# Exercise prompt:
Using the data that follows, output only the lines from the line with "thumb tip: (395, 449)" up to and including the line with "thumb ip: (106, 124)", exactly, leaving pictures aside.

# Dataset records:
-- Opening Marker --
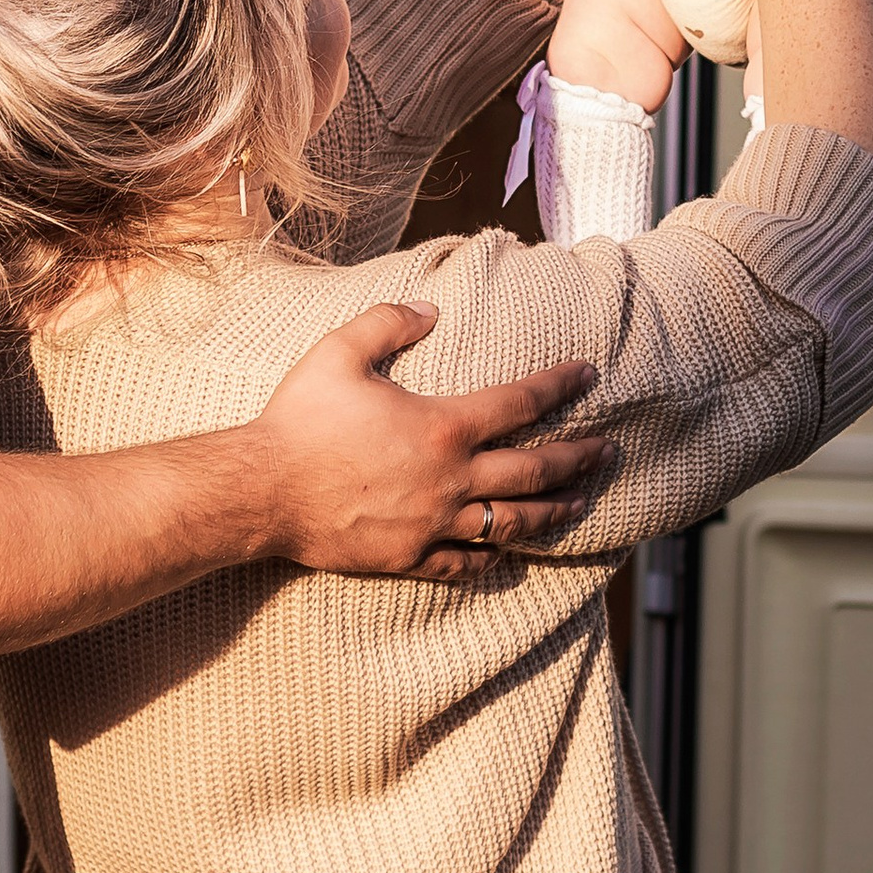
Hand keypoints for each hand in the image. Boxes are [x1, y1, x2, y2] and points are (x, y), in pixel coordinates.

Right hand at [247, 303, 606, 579]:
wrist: (261, 491)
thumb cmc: (299, 419)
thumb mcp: (340, 352)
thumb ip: (390, 322)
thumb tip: (431, 309)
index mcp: (442, 426)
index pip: (520, 402)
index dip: (560, 385)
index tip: (589, 375)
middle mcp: (451, 479)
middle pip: (535, 470)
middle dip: (579, 458)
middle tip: (611, 451)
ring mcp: (434, 523)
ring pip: (512, 522)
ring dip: (554, 511)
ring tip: (582, 504)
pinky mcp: (410, 556)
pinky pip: (465, 562)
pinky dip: (493, 558)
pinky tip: (509, 555)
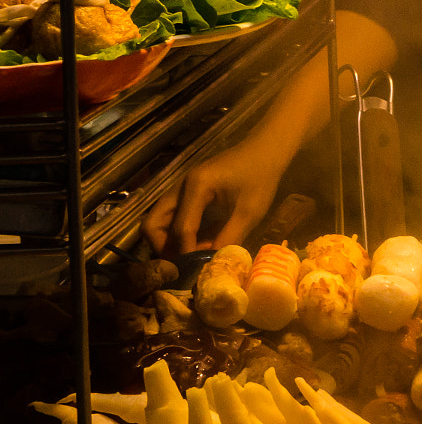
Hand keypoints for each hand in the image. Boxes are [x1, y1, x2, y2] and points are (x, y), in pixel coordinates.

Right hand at [142, 135, 288, 254]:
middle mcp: (180, 186)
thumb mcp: (250, 212)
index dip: (186, 253)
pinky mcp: (187, 191)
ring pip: (159, 220)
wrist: (267, 151)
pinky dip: (177, 232)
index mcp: (196, 186)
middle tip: (182, 265)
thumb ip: (229, 238)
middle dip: (163, 247)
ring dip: (169, 241)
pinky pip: (172, 216)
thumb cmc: (261, 177)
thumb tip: (212, 266)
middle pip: (152, 223)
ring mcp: (181, 188)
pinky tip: (197, 244)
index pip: (181, 228)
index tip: (195, 272)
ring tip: (190, 257)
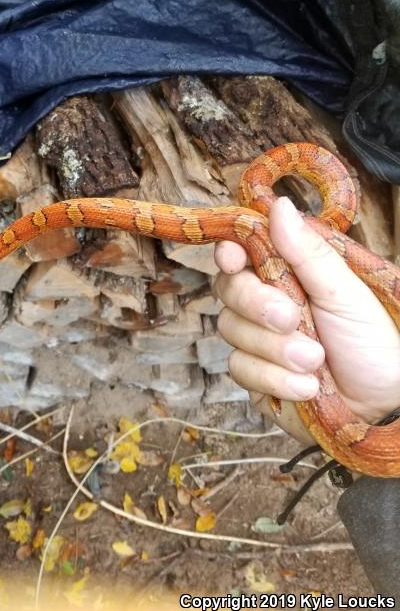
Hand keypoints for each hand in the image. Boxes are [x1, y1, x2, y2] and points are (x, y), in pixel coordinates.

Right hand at [213, 196, 399, 443]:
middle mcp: (262, 304)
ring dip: (275, 348)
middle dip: (256, 304)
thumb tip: (279, 205)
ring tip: (316, 361)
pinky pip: (241, 369)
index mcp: (284, 274)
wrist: (382, 405)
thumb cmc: (370, 342)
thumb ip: (307, 252)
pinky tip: (307, 386)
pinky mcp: (253, 377)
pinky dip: (275, 378)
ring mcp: (255, 341)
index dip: (229, 253)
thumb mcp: (344, 292)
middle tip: (291, 318)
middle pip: (228, 289)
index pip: (240, 254)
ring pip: (231, 330)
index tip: (234, 258)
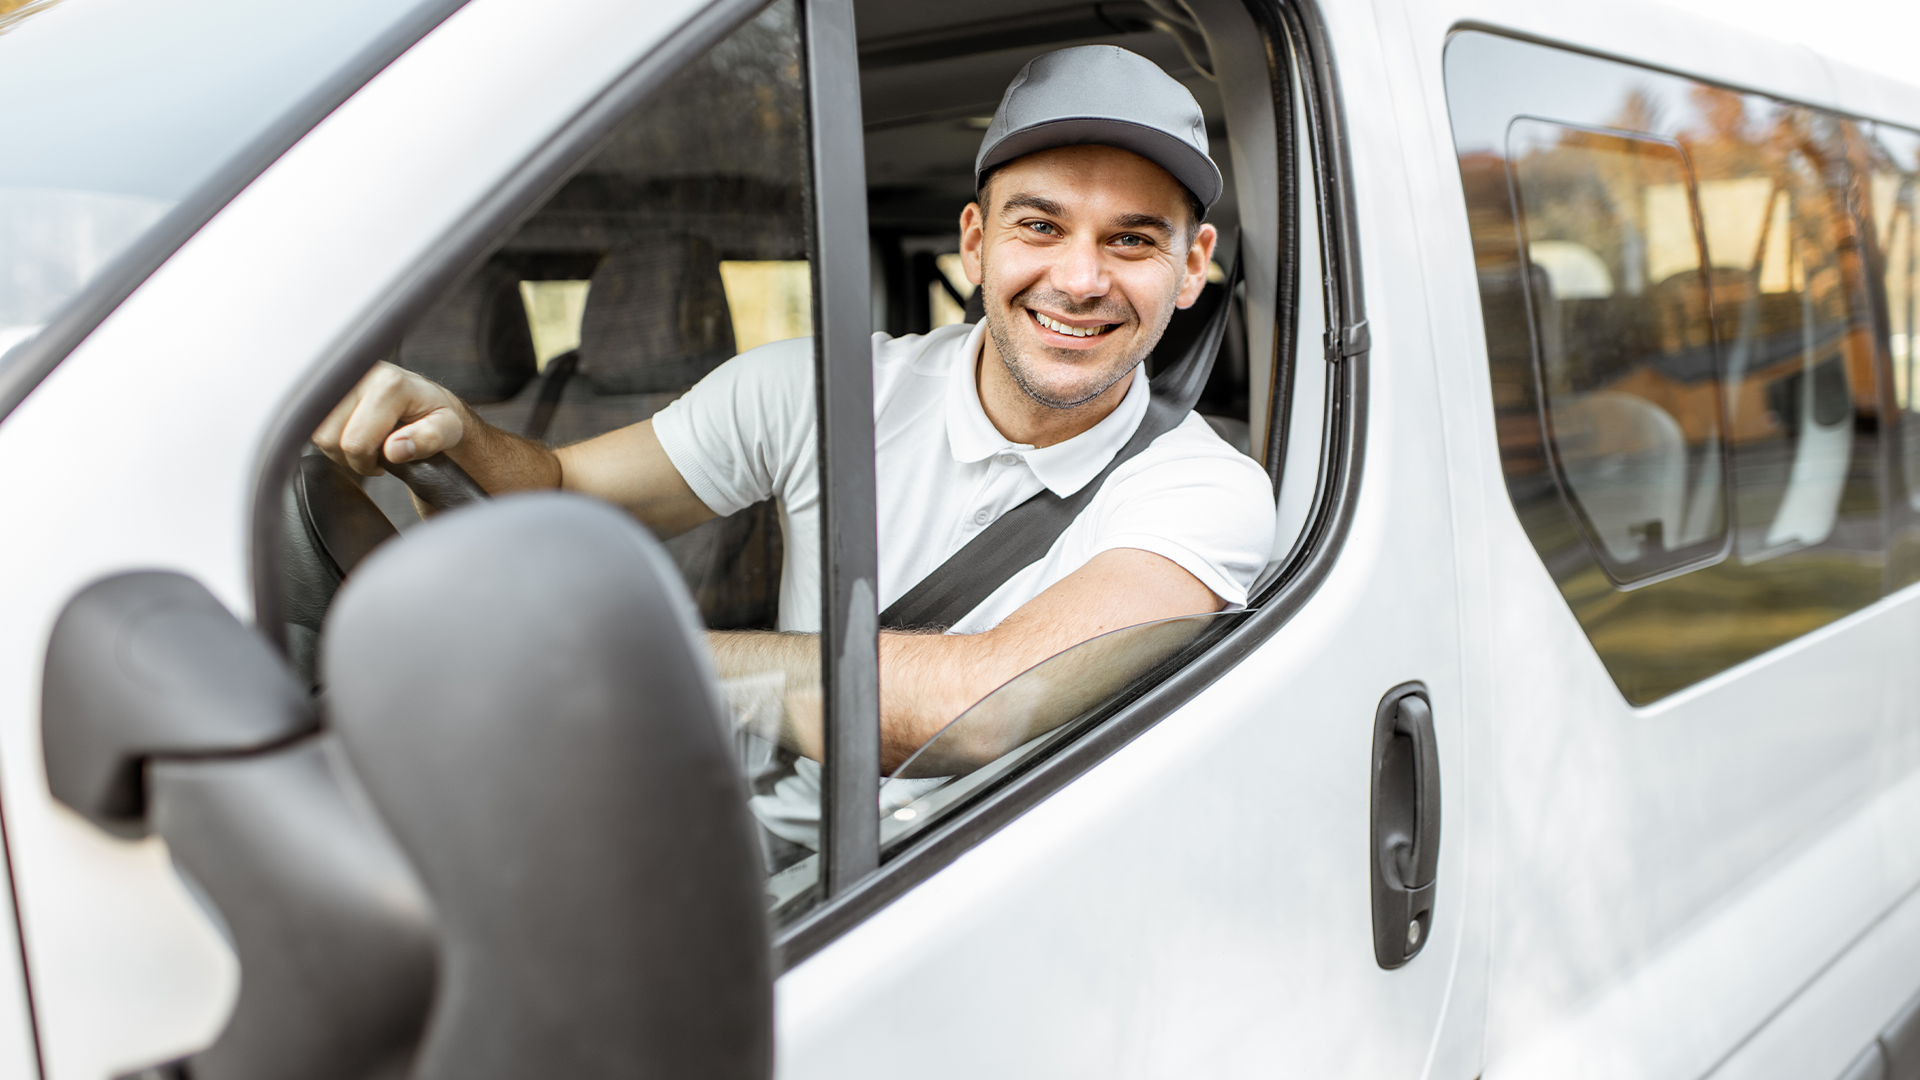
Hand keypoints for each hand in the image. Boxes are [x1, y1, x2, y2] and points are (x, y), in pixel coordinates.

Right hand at [312, 361, 465, 475]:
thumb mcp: (448, 429)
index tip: (389, 458)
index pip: (356, 442)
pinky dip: (331, 436)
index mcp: (389, 384)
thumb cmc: (434, 414)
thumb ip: (429, 439)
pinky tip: (353, 431)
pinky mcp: (325, 383)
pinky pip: (311, 424)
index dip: (368, 462)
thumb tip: (395, 449)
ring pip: (316, 432)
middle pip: (329, 438)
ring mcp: (338, 376)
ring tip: (366, 441)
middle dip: (351, 457)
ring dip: (339, 447)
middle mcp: (359, 374)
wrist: (423, 397)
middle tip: (376, 453)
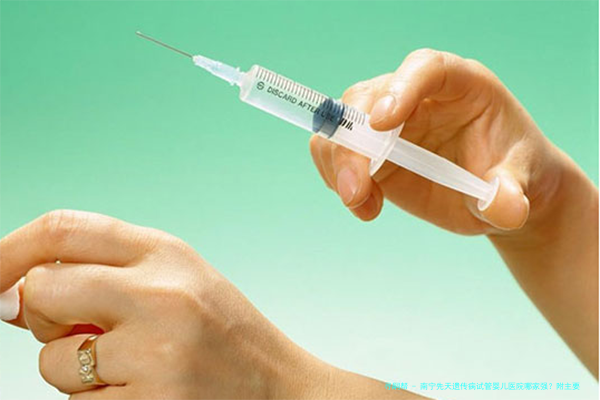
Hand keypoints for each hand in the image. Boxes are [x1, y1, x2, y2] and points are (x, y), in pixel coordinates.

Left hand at [4, 210, 322, 399]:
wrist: (279, 388)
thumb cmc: (223, 334)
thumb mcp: (174, 282)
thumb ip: (101, 276)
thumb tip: (9, 295)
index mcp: (167, 253)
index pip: (65, 229)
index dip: (11, 249)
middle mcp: (161, 294)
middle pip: (43, 289)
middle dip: (42, 315)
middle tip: (78, 329)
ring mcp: (156, 352)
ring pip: (52, 361)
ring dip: (74, 369)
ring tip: (130, 367)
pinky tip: (142, 391)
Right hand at [310, 48, 564, 233]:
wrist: (496, 192)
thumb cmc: (512, 174)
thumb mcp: (520, 185)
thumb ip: (510, 196)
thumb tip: (499, 207)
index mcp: (460, 85)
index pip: (425, 68)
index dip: (400, 88)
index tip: (382, 122)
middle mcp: (416, 96)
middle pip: (366, 98)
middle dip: (352, 144)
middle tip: (355, 191)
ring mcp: (387, 123)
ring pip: (340, 125)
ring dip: (338, 164)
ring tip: (362, 204)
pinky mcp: (370, 151)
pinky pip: (335, 152)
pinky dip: (336, 179)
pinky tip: (364, 206)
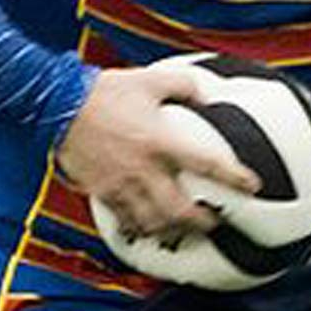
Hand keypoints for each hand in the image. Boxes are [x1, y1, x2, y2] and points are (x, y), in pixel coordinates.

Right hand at [55, 64, 259, 244]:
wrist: (59, 105)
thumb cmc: (104, 91)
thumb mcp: (150, 80)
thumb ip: (183, 86)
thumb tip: (205, 94)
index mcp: (162, 142)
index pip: (208, 165)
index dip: (234, 178)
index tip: (252, 186)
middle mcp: (145, 170)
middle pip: (181, 211)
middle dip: (202, 223)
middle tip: (212, 223)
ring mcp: (123, 185)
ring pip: (154, 223)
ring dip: (172, 231)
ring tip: (181, 231)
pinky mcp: (103, 192)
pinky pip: (125, 220)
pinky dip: (139, 228)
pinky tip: (146, 228)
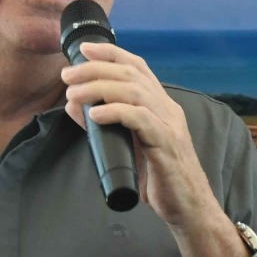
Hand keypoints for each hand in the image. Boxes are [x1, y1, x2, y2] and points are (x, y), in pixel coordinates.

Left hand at [59, 42, 222, 231]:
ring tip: (74, 94)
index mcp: (161, 106)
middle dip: (96, 69)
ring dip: (99, 88)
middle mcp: (167, 109)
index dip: (111, 53)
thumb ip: (106, 124)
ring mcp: (169, 125)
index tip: (84, 49)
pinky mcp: (166, 145)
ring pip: (135, 92)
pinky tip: (96, 115)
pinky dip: (116, 112)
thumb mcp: (129, 145)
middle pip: (131, 75)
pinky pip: (140, 120)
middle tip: (68, 75)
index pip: (137, 67)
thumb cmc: (160, 177)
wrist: (188, 207)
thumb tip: (75, 106)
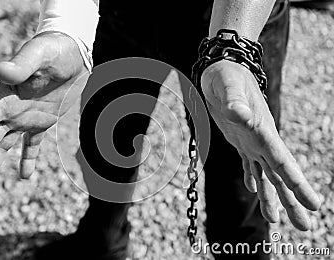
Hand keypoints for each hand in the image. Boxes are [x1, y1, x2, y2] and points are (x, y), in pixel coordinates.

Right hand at [0, 32, 87, 192]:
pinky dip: (28, 159)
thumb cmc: (54, 49)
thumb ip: (20, 66)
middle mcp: (10, 110)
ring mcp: (26, 117)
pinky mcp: (44, 121)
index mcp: (5, 97)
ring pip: (3, 146)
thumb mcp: (38, 55)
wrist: (74, 52)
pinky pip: (32, 144)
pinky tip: (25, 176)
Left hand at [201, 60, 320, 230]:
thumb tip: (241, 117)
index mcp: (263, 131)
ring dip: (272, 197)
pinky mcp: (239, 140)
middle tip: (306, 228)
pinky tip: (253, 189)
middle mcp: (261, 140)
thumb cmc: (226, 75)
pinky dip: (252, 178)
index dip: (298, 184)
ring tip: (276, 221)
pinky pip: (249, 164)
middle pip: (280, 175)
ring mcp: (251, 141)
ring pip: (266, 175)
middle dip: (293, 200)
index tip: (315, 206)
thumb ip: (235, 102)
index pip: (283, 162)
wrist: (222, 69)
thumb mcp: (228, 87)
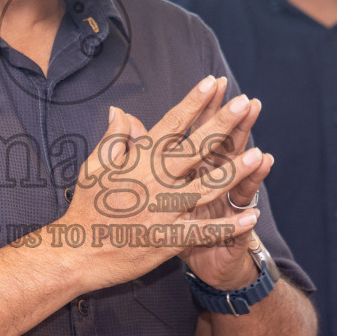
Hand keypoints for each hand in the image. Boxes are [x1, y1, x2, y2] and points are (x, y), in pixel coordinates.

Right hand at [57, 76, 266, 290]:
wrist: (77, 253)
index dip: (193, 102)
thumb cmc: (86, 207)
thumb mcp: (94, 167)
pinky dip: (228, 225)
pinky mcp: (168, 239)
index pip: (171, 125)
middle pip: (195, 148)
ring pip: (206, 187)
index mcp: (138, 161)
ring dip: (233, 171)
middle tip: (245, 103)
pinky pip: (203, 231)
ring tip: (258, 154)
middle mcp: (154, 182)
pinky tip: (251, 217)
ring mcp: (163, 211)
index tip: (213, 83)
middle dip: (221, 125)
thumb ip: (113, 139)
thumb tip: (120, 111)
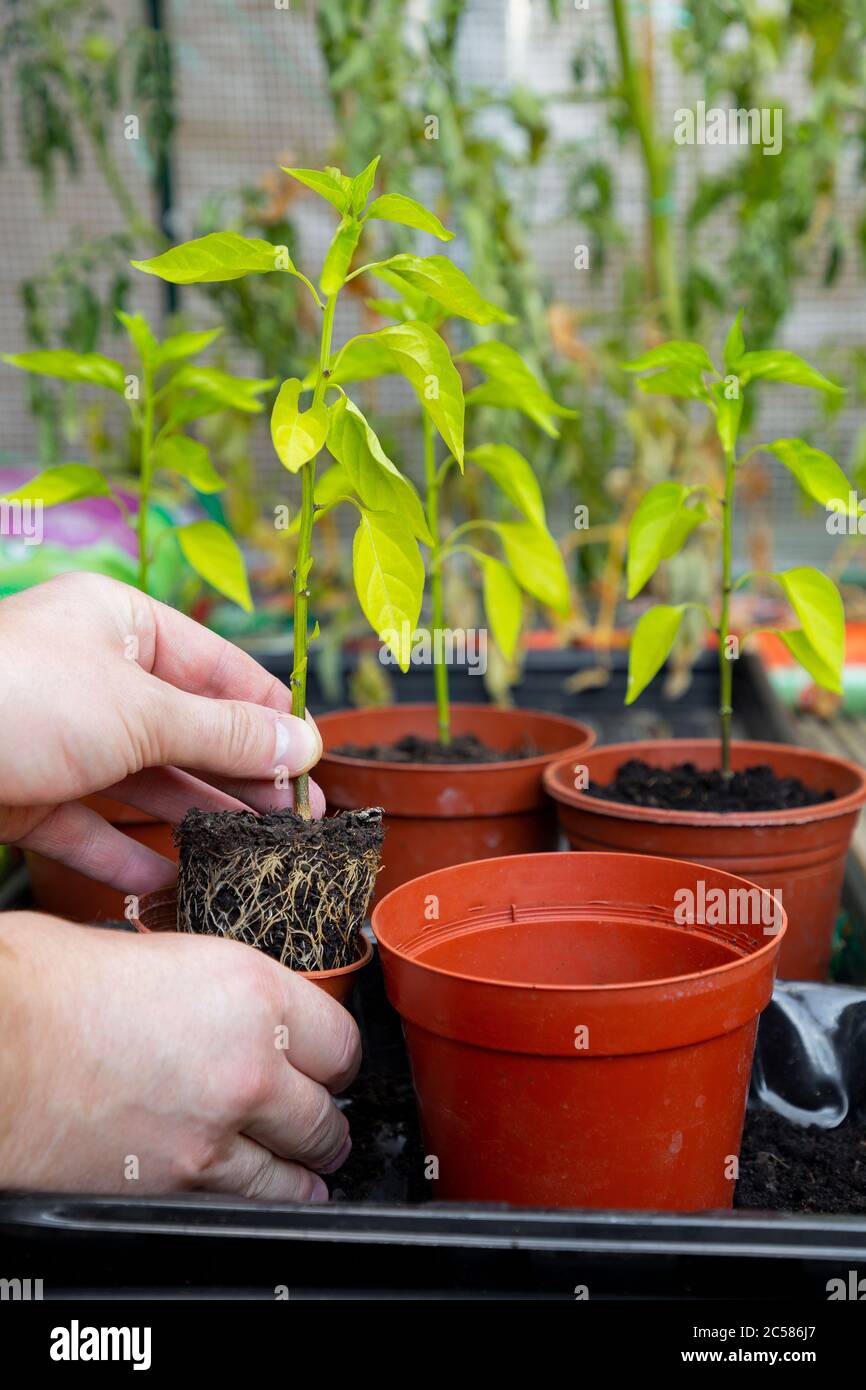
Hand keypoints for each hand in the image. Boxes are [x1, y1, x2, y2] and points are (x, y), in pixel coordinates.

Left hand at [0, 572, 324, 891]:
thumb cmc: (17, 700)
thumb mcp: (141, 710)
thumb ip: (227, 733)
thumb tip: (306, 743)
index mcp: (120, 625)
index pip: (220, 669)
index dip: (273, 716)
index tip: (317, 765)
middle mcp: (91, 675)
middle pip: (187, 728)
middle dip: (243, 775)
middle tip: (298, 822)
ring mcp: (57, 736)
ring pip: (145, 781)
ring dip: (197, 817)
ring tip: (253, 854)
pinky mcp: (25, 792)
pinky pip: (92, 825)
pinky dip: (129, 853)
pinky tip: (171, 881)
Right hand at [0, 911, 359, 1197]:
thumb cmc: (46, 986)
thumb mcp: (155, 952)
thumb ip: (209, 985)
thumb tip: (220, 1001)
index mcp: (251, 991)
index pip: (341, 1040)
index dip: (335, 1055)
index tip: (327, 1063)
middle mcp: (251, 1062)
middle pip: (327, 1110)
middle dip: (324, 1116)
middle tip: (319, 1117)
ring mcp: (216, 1132)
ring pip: (298, 1167)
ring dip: (303, 1167)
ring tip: (307, 1167)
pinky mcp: (176, 1183)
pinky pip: (246, 1202)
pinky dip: (260, 1200)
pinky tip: (263, 1196)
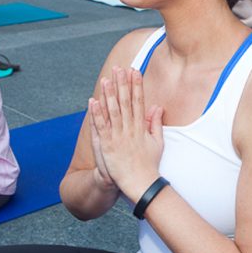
-- Closing Marker --
# Result of this exercise:
thumb tip: (395, 449)
ring pip: (316, 432)
middle pip: (329, 438)
ring mcp: (338, 376)
ring tip: (366, 441)
middle dip: (351, 457)
ring dip: (339, 447)
middle mcp: (359, 374)
wrist: (423, 397)
middle tip: (376, 453)
Hand keypoints for each hand in the image. Boxes are [x1, y1, x2, y2] and points are (x, y), in pixel coordinates.

Left hand at [4, 210, 322, 399]:
wrist: (279, 388)
thumb cmc: (223, 334)
thumb mcp: (174, 282)
thumb ip: (101, 276)
thumb tip: (9, 295)
index mcp: (167, 253)
index pip: (65, 229)
index dip: (11, 249)
middle mcp: (161, 294)
middle pip: (43, 289)
middle dip: (42, 315)
middle tip: (78, 329)
ring mcp: (156, 352)
ring pip: (52, 361)
ring dip: (74, 369)
ring tip: (130, 367)
pinky tip: (142, 391)
Right hand at [310, 48, 564, 233]:
wrist: (496, 192)
thumb cmc: (512, 174)
thumb mcp: (520, 185)
thumb ip: (510, 196)
thumb tip: (499, 207)
index mcp: (460, 85)
index pip: (425, 68)
index dip: (400, 88)
index tip: (382, 122)
middle mcp: (416, 96)
middle pip: (366, 98)
middle dip: (352, 144)
middle tip: (355, 191)
ring mcp: (387, 123)
ring pip: (340, 125)
ring dip: (338, 164)
ring tip: (362, 204)
pinky mcp: (370, 151)
pinky pip: (335, 152)
pinky dip: (336, 179)
pinky tip: (364, 206)
Hand keypoints for each hand in the image. Boxes are [x1, y1, x2, y2] and points are (x, y), in pixel coordinates.

Right hand at [55, 64, 259, 244]:
wrist: (59, 105)
thumb cmc: (104, 91)
thumb mcp: (150, 80)
thumb ip: (183, 86)
thumb tip: (205, 94)
index mcp: (162, 142)
index pip: (208, 165)
index dip: (234, 178)
index tip: (252, 186)
middle mcp: (145, 170)
middle pip: (181, 211)
middle dip: (202, 223)
middle tip: (212, 223)
ring mcp: (123, 185)
ring pip: (154, 223)
ring dip: (172, 231)
ring tip: (181, 231)
pinky mcp: (103, 192)
pinky pip: (125, 220)
pinky dip: (139, 228)
pinky tip: (146, 228)
Hand keypoints for each hand in the image. Boxes are [x1, y1, x2, y2] and points are (x, y), in pixel coordinates.

Left hand at [59, 42, 222, 231]:
ring tip: (74, 94)
index mcp: (161, 106)
middle dip: (96, 69)
ring dip: (99, 88)
middle mcp: (167, 109)
index dip: (111, 53)
thumb ip: (106, 124)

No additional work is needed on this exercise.